Start of Block
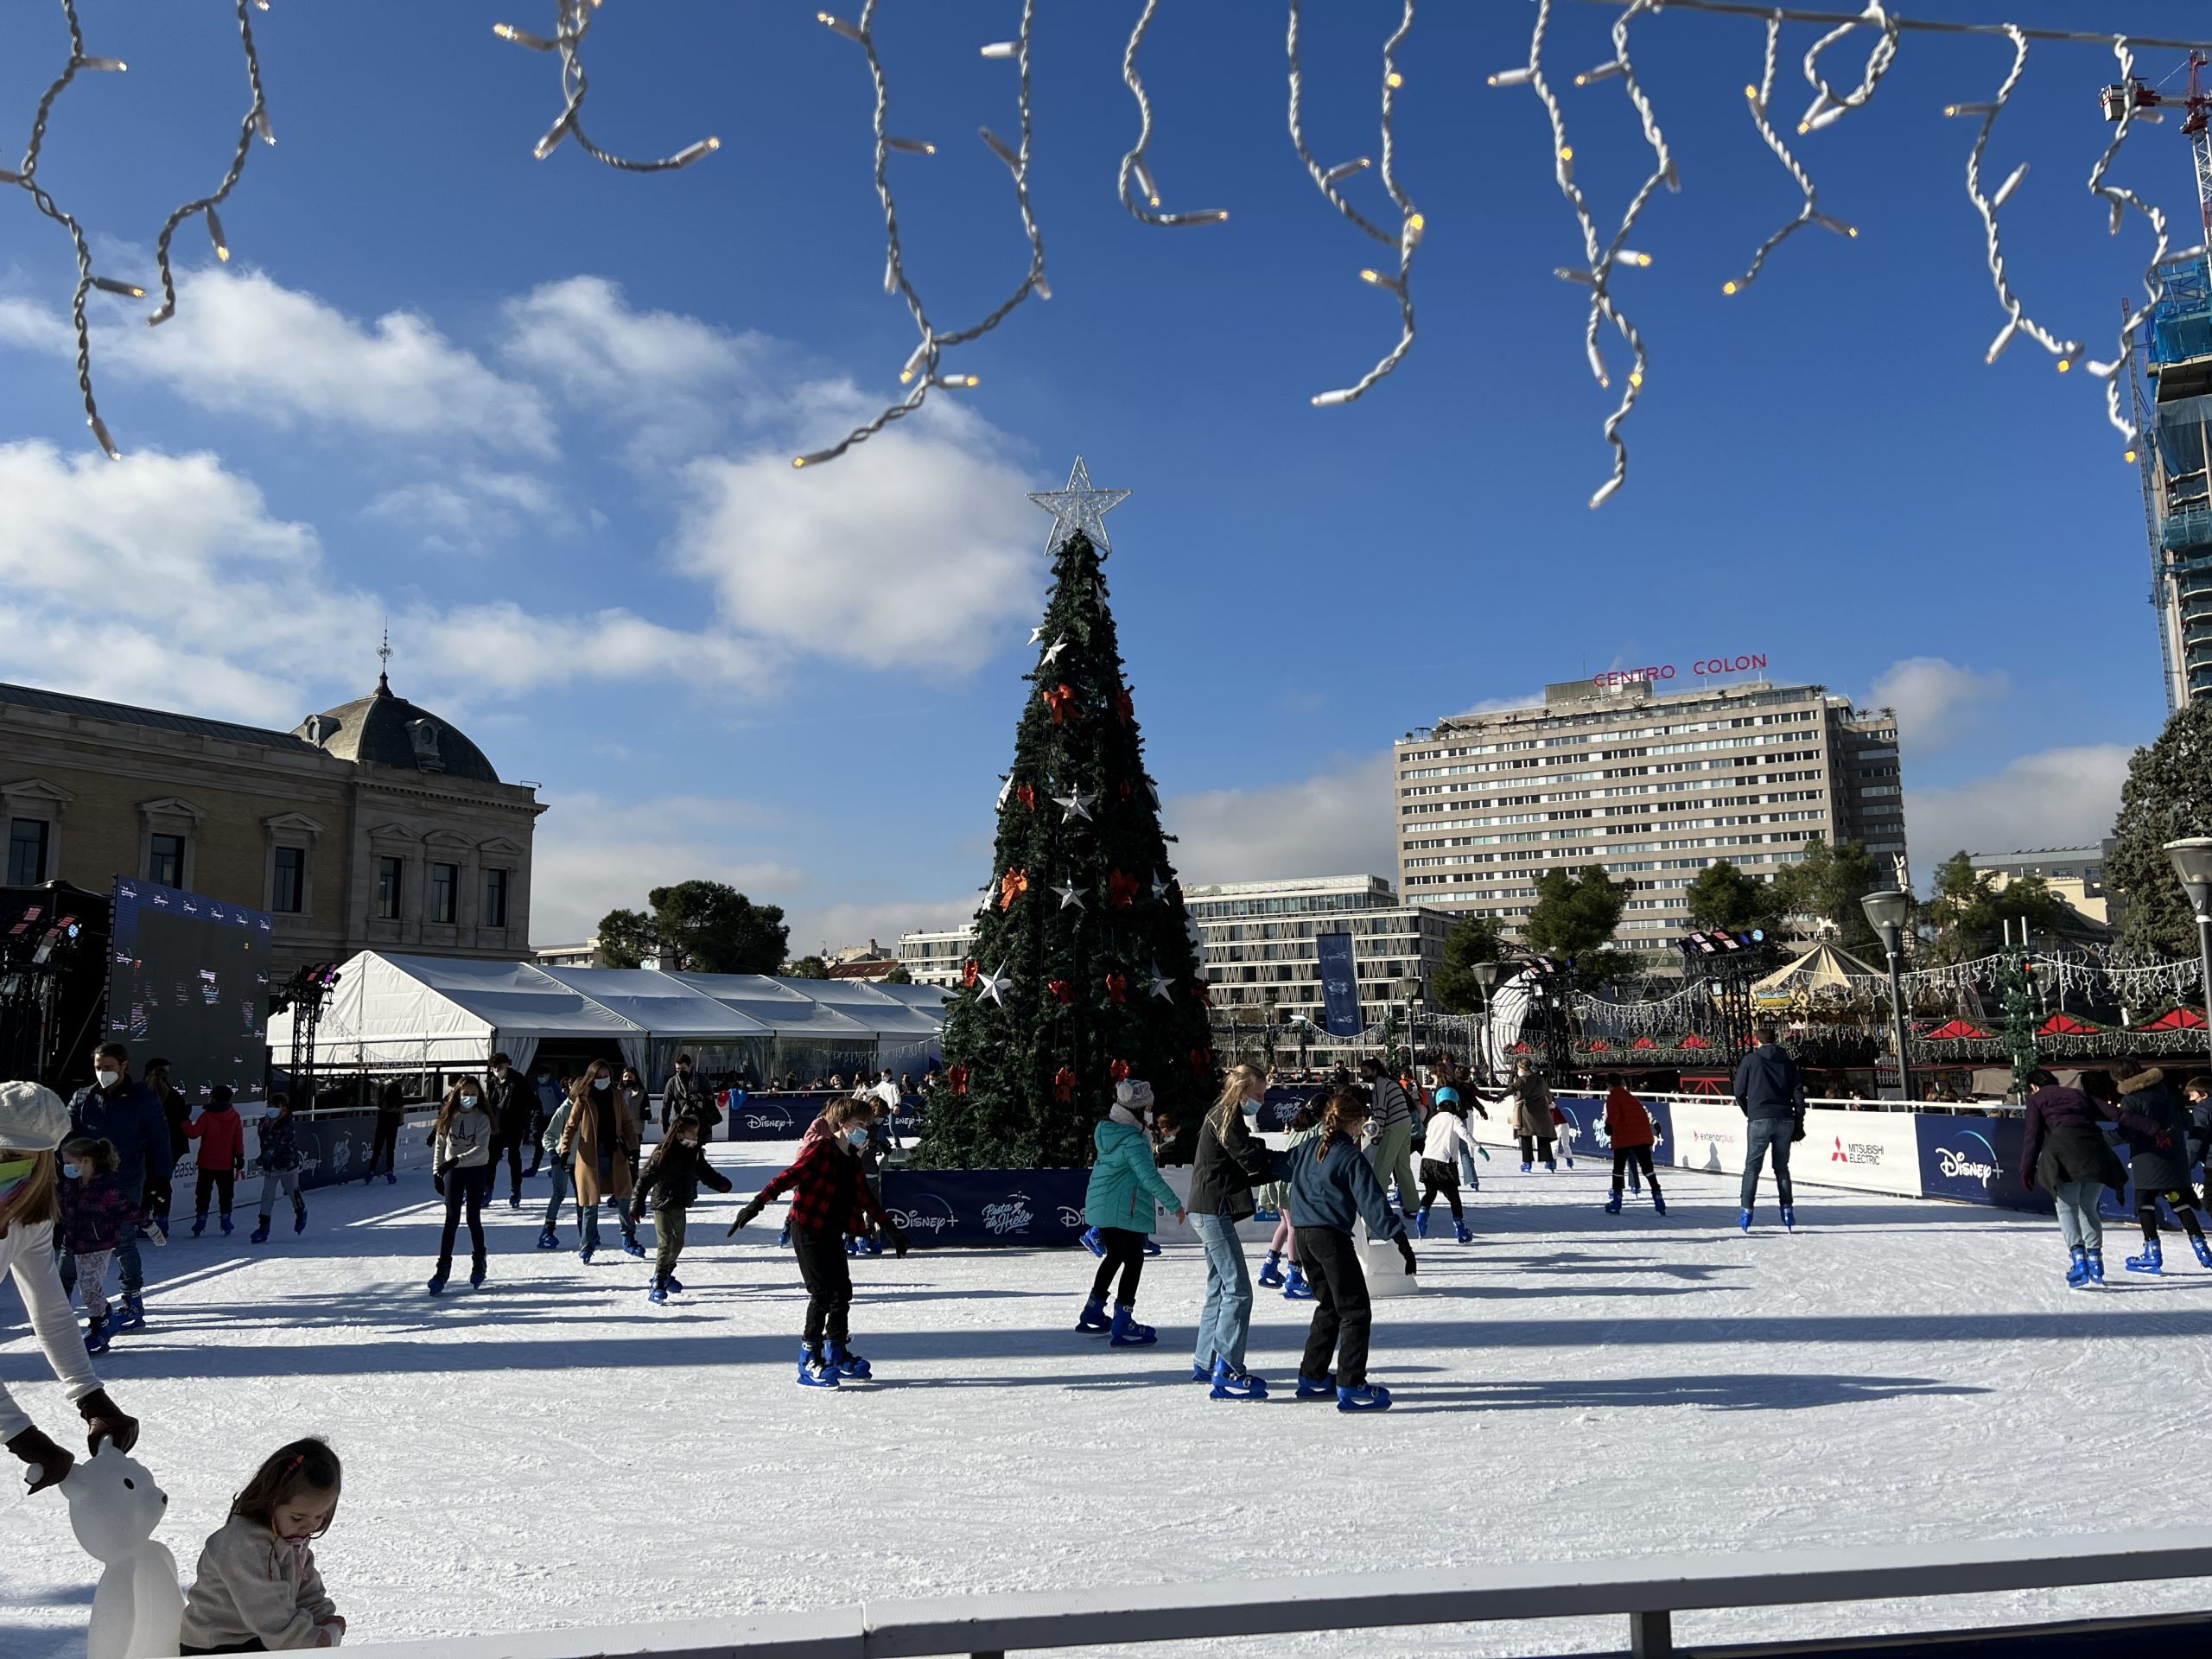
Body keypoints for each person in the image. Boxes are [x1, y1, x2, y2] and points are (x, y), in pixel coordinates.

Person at [0, 1080, 140, 1496]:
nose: (1, 1162)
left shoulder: (32, 1220)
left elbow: (51, 1311)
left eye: (12, 1157)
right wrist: (21, 1434)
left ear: (42, 1161)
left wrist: (91, 1398)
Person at [729, 1098, 909, 1387]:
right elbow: (788, 1177)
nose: (866, 1130)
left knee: (842, 1292)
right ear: (843, 1124)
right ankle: (808, 1359)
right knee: (822, 1293)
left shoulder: (851, 1159)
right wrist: (756, 1204)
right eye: (862, 1125)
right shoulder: (820, 1150)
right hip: (808, 1229)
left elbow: (865, 1196)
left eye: (867, 1125)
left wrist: (891, 1230)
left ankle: (836, 1350)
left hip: (832, 1231)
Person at [1287, 1090, 1413, 1413]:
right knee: (1356, 1311)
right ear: (1356, 1123)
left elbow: (1279, 1164)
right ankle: (1351, 1383)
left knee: (1330, 1305)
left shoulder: (1310, 1147)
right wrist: (1399, 1239)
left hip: (1303, 1237)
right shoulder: (1348, 1156)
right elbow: (1371, 1202)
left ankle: (1312, 1376)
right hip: (1330, 1239)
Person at [179, 1437, 346, 1653]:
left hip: (261, 1638)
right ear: (272, 1501)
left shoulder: (291, 1540)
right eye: (298, 1518)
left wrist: (325, 1618)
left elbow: (306, 1591)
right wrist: (318, 1641)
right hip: (217, 1647)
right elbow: (273, 1619)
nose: (309, 1527)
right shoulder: (242, 1547)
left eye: (320, 1517)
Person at [1185, 1064, 1277, 1400]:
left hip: (1204, 1207)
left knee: (1219, 1287)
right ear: (1240, 1093)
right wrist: (1287, 1161)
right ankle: (1227, 1369)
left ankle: (1205, 1361)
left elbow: (1247, 1156)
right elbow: (1249, 1159)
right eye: (1257, 1095)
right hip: (1213, 1211)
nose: (1262, 1101)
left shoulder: (1222, 1114)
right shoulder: (1227, 1118)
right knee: (1239, 1290)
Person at [65, 1041, 168, 1332]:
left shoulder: (143, 1099)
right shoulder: (83, 1097)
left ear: (124, 1066)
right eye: (98, 1068)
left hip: (125, 1178)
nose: (102, 1073)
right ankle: (59, 1308)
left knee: (122, 1240)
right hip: (84, 1181)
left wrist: (161, 1179)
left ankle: (132, 1300)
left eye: (108, 1067)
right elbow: (65, 1132)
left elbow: (160, 1139)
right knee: (71, 1243)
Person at [1077, 1079, 1186, 1347]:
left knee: (1115, 1256)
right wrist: (1175, 1205)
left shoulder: (1110, 1132)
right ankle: (1124, 1322)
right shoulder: (1133, 1142)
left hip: (1103, 1206)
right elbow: (1149, 1178)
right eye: (1147, 1107)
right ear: (1137, 1110)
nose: (1150, 1112)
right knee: (1134, 1260)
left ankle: (1092, 1310)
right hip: (1123, 1209)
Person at [2021, 1067, 2130, 1287]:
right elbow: (2116, 1114)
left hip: (2065, 1155)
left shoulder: (2037, 1098)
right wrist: (2152, 1127)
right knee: (2088, 1207)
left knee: (2066, 1207)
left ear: (2033, 1086)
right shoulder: (2079, 1094)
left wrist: (2027, 1168)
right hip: (2095, 1153)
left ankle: (2079, 1261)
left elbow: (2033, 1136)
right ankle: (2096, 1262)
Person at [2111, 1067, 2212, 1276]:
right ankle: (2203, 1249)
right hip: (2173, 1160)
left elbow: (2126, 1133)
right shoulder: (2168, 1093)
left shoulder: (2132, 1100)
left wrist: (2097, 1139)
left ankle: (2152, 1253)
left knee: (2145, 1204)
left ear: (2121, 1078)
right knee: (2179, 1203)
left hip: (2147, 1162)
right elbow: (2187, 1122)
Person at [630, 1110, 733, 1302]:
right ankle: (658, 1280)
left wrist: (720, 1183)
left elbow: (706, 1173)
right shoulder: (664, 1154)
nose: (696, 1137)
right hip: (662, 1204)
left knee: (678, 1242)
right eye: (692, 1133)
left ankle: (667, 1272)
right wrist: (636, 1205)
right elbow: (644, 1181)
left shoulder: (693, 1155)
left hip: (680, 1204)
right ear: (680, 1134)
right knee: (666, 1242)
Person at [557, 1058, 642, 1264]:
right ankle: (587, 1245)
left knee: (624, 1198)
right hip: (590, 1157)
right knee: (590, 1203)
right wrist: (564, 1149)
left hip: (616, 1154)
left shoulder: (616, 1096)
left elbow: (627, 1124)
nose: (603, 1080)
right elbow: (570, 1126)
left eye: (607, 1076)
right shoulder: (584, 1098)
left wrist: (634, 1148)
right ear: (592, 1077)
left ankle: (628, 1238)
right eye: (599, 1076)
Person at [56, 1135, 134, 1355]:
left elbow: (125, 1206)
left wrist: (148, 1224)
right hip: (77, 1242)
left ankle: (101, 1324)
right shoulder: (73, 1184)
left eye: (70, 1162)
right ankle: (105, 1318)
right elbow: (64, 1207)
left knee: (90, 1287)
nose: (67, 1167)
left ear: (86, 1161)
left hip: (99, 1242)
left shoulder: (105, 1185)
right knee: (87, 1287)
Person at [1732, 1026, 1806, 1231]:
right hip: (1785, 1119)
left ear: (1757, 1041)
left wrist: (1751, 1112)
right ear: (1776, 1039)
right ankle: (1787, 1211)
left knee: (1752, 1167)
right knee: (1781, 1167)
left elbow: (1738, 1091)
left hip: (1759, 1119)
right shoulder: (1789, 1063)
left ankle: (1746, 1212)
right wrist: (1798, 1121)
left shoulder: (1750, 1061)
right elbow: (1798, 1095)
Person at [427, 1076, 493, 1294]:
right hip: (452, 1170)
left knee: (473, 1217)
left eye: (474, 1094)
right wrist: (438, 1171)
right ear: (458, 1094)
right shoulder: (448, 1116)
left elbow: (481, 1149)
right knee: (451, 1218)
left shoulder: (482, 1118)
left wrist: (456, 1161)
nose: (469, 1098)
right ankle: (442, 1270)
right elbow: (440, 1145)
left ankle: (479, 1263)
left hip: (476, 1169)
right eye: (466, 1094)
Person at [1261, 1095, 1326, 1299]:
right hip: (1290, 1180)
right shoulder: (1319, 1129)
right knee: (1294, 1227)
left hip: (1278, 1177)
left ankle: (1269, 1266)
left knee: (1284, 1223)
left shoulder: (1299, 1127)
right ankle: (1294, 1276)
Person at [1359, 1056, 1420, 1217]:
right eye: (1361, 1072)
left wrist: (1377, 1133)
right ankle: (1413, 1206)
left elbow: (1380, 1110)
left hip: (1394, 1125)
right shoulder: (1390, 1081)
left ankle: (1375, 1208)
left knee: (1382, 1165)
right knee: (1402, 1166)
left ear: (1375, 1070)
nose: (1363, 1074)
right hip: (1405, 1123)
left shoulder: (1380, 1083)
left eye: (1366, 1071)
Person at [186, 1085, 247, 1236]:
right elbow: (237, 1139)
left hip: (207, 1162)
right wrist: (240, 1157)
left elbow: (193, 1133)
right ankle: (226, 1221)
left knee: (203, 1193)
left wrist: (183, 1121)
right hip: (226, 1163)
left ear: (213, 1097)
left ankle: (200, 1221)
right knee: (226, 1194)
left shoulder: (207, 1115)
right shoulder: (234, 1115)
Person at [1415, 1095, 1477, 1243]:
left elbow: (1428, 1135)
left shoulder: (1433, 1119)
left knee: (1430, 1193)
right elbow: (1464, 1133)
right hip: (1444, 1162)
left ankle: (1422, 1214)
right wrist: (1477, 1146)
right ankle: (1461, 1229)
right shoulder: (1454, 1119)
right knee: (1454, 1196)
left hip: (1427, 1160)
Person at [249, 1094, 308, 1245]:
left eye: (275, 1106)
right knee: (267, 1196)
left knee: (293, 1192)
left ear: (283, 1107)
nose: (271, 1108)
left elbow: (280, 1145)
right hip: (270, 1168)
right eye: (270, 1105)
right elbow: (265, 1143)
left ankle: (301, 1212)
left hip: (287, 1164)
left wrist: (264, 1158)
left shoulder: (287, 1125)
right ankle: (263, 1227)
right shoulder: (264, 1123)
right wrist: (264, 1158)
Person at [141, 1057, 189, 1241]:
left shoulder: (140, 1093)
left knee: (144, 1183)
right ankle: (162, 1221)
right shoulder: (174, 1096)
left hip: (146, 1146)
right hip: (170, 1146)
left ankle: (144, 1221)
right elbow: (182, 1119)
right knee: (161, 1182)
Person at [1603, 1080, 1665, 1216]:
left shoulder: (1613, 1097)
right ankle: (1658, 1197)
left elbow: (1612, 1114)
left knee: (1618, 1169)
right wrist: (1654, 1122)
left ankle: (1617, 1201)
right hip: (1641, 1137)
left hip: (1624, 1137)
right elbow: (1644, 1111)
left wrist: (1608, 1126)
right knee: (1648, 1169)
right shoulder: (1632, 1098)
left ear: (1610, 1085)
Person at [486, 1052, 535, 1208]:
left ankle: (516, 1190)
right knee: (491, 1160)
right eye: (494, 1068)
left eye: (499, 1067)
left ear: (507, 1064)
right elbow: (489, 1102)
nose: (496, 1070)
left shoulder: (518, 1081)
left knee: (514, 1158)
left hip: (514, 1125)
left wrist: (528, 1124)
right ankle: (487, 1191)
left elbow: (530, 1102)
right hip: (495, 1126)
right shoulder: (492, 1082)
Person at [535, 1084, 576, 1250]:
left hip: (581, 1160)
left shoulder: (588, 1109)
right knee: (559, 1194)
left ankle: (588, 1232)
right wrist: (553, 1152)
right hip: (563, 1159)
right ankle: (548, 1230)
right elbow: (548, 1135)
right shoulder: (564, 1110)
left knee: (584, 1197)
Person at [661, 1052, 717, 1138]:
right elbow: (666, 1104)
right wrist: (665, 1123)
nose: (680, 1072)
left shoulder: (702, 1080)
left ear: (690, 1066)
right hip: (681, 1123)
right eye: (677, 1069)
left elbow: (711, 1102)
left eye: (683, 1068)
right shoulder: (672, 1082)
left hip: (699, 1124)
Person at [363, 1078, 404, 1186]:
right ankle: (389, 1172)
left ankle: (371, 1172)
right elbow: (401, 1120)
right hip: (392, 1128)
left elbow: (380, 1113)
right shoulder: (399, 1104)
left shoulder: (384, 1101)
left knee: (377, 1150)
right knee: (390, 1150)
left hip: (381, 1127)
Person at [528, 1065, 563, 1176]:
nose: (541, 1078)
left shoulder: (555, 1086)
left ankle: (555, 1168)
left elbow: (562, 1102)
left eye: (542, 1075)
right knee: (538, 1144)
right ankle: (534, 1167)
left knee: (554, 1144)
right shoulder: (538, 1087)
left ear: (548, 1075)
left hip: (553, 1117)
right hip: (541, 1116)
End of Block
> _Work to be completed_: From the records above, give again exactly the lines running from the line with "left hip: (2065, 1155)" to the line with "right shoulder: (584, 1098)", inclusive.

> _Your response_:
left hip: (2065, 1155)
left shoulder: (2037, 1098)
right wrist: (2152, 1127)
right knee: (2088, 1207)
left knee: (2066, 1207)
left ear: (2033, 1086)
right shoulder: (2079, 1094)
left wrist: (2027, 1168)
right hip: (2095, 1153)
left ankle: (2079, 1261)
left elbow: (2033, 1136)
right ankle: (2096, 1262)
Person at [2111, 1067, 2212, 1276]:
right ankle: (2203, 1249)
right hip: (2173, 1160)
left elbow: (2126, 1133)
right shoulder: (2168, 1093)
left shoulder: (2132, 1100)
left wrist: (2097, 1139)
left ankle: (2152, 1253)
left knee: (2145, 1204)
left ear: (2121, 1078)
right knee: (2179, 1203)
left hip: (2147, 1162)
right elbow: (2187, 1122)
Person at [630, 1110, 733, 1302]:
right ankle: (658, 1280)
left wrist: (720, 1183)
left elbow: (706, 1173)
right shoulder: (664, 1154)
nose: (696, 1137)
right hip: (662, 1204)
left knee: (678, 1242)
right eye: (692, 1133)
left ankle: (667, 1272)
right wrist: (636, 1205)
right elbow: (644, 1181)
left shoulder: (693, 1155)
left hip: (680, 1204)
right ear: (680, 1134)
right knee: (666, 1242)
Person at [557, 1058, 642, 1264]:
right ankle: (587, 1245)
left knee: (624, 1198)
right hip: (590, 1157)
right knee: (590, 1203)
right wrist: (564, 1149)
left hip: (616, 1154)
left shoulder: (616, 1096)
left elbow: (627, 1124)
nose: (603, 1080)
right elbow: (570, 1126)
left eye: (607, 1076)
right shoulder: (584, 1098)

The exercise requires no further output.